━━ Data to process ━━

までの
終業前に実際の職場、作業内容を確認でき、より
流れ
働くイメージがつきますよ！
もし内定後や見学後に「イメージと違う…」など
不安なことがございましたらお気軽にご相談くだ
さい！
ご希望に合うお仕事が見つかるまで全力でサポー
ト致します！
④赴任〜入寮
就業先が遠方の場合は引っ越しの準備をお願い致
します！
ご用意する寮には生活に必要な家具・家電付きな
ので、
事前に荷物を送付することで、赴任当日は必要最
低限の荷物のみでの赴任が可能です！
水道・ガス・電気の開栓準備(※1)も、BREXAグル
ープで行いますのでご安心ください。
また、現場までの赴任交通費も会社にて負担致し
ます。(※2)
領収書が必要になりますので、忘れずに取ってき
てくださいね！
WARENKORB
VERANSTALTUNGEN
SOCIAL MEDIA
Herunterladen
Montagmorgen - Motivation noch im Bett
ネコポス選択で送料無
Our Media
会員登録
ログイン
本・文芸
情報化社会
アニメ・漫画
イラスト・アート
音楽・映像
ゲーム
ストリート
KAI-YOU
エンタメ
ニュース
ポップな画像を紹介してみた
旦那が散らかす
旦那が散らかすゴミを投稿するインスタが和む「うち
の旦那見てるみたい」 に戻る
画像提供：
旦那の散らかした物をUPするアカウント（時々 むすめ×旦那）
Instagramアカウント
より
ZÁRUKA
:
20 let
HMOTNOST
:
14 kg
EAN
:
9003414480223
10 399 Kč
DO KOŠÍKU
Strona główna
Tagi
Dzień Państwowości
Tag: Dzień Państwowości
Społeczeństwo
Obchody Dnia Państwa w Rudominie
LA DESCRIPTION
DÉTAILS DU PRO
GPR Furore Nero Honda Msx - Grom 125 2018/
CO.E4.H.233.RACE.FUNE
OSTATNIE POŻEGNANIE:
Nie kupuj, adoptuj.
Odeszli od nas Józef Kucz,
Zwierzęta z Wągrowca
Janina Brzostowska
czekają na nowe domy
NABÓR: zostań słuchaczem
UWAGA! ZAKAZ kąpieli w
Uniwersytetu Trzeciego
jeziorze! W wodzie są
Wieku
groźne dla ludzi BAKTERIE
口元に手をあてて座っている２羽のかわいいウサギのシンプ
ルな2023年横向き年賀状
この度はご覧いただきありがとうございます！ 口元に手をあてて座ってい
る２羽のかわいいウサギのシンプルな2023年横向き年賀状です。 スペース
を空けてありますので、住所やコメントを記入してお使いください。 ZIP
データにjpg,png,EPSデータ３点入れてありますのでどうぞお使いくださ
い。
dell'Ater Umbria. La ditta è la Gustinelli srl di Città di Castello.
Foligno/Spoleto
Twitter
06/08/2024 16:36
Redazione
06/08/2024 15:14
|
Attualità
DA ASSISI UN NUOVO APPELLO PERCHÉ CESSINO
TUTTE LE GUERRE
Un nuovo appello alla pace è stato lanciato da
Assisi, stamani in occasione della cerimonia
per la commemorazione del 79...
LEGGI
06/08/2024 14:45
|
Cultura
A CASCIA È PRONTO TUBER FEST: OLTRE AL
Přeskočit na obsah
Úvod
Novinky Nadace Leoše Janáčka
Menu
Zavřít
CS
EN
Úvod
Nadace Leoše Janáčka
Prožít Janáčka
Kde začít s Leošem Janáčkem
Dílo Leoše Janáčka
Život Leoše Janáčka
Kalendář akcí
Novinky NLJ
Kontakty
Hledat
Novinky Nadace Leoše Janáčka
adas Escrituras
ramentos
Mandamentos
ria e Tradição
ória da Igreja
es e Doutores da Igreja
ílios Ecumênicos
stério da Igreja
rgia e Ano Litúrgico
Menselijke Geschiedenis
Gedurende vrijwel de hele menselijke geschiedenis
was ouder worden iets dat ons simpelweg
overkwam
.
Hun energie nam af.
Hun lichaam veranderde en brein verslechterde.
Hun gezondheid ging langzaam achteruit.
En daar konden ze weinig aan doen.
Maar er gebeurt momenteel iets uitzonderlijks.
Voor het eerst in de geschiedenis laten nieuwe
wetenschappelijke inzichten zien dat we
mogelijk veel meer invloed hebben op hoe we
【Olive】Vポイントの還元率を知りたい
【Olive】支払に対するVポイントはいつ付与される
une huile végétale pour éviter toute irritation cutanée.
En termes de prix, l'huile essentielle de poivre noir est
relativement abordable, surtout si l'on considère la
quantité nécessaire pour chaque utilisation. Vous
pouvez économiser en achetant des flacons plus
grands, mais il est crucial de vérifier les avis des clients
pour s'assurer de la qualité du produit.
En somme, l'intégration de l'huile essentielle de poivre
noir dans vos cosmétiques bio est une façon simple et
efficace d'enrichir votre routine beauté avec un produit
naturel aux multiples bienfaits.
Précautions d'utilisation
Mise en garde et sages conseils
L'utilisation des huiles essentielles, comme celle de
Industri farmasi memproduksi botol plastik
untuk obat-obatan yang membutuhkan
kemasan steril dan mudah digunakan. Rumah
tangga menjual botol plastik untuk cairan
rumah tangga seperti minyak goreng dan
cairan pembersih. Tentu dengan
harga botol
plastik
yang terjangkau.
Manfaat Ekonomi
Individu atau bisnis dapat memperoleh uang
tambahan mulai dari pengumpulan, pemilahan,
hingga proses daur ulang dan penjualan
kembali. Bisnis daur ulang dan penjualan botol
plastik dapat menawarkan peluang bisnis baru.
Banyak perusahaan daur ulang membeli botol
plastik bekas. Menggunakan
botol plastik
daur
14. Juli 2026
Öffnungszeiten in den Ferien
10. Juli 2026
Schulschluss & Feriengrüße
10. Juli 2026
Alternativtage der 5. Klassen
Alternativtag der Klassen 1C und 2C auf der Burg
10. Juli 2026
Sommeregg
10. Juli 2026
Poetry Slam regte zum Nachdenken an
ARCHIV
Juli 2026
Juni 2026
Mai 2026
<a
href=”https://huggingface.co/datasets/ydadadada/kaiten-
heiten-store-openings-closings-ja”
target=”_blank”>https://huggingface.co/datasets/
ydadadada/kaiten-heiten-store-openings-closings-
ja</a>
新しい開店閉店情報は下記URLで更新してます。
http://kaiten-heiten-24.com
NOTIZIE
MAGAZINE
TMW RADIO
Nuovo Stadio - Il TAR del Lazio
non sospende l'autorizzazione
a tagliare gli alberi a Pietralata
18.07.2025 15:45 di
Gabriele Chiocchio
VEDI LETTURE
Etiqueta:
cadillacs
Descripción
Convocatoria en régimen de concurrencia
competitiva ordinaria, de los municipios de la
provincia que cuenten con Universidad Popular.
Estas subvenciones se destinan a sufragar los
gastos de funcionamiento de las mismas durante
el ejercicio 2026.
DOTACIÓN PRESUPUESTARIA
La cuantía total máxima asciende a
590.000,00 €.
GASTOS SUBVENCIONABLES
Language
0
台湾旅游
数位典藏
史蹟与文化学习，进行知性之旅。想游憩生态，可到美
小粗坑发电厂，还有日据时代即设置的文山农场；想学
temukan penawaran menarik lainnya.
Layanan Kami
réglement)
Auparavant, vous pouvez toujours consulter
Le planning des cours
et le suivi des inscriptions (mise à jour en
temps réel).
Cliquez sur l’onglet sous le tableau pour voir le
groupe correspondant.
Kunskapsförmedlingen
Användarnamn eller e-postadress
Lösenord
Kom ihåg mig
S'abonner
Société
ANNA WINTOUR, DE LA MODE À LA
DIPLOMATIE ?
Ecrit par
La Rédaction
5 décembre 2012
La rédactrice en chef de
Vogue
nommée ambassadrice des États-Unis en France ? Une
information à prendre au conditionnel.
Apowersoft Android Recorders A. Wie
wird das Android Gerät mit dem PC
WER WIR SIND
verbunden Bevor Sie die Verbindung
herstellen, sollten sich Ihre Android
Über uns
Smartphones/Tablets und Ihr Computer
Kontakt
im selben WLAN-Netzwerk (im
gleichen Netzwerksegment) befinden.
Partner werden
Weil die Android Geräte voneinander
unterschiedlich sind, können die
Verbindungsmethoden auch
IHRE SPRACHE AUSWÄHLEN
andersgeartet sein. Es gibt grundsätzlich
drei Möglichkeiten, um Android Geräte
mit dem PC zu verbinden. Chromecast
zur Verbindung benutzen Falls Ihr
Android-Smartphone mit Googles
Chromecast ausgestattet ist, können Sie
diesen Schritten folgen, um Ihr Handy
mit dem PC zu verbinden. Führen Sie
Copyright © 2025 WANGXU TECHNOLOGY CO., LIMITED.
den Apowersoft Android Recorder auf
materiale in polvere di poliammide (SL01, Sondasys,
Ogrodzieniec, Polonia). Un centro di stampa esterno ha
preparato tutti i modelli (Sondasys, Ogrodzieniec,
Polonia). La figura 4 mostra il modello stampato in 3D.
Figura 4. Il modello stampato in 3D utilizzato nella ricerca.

━━━

== Work task ==
Work out how many lines in the records above include the string "Państwowości", and provide that figure with no other text.

== Solution to this exercise ==
2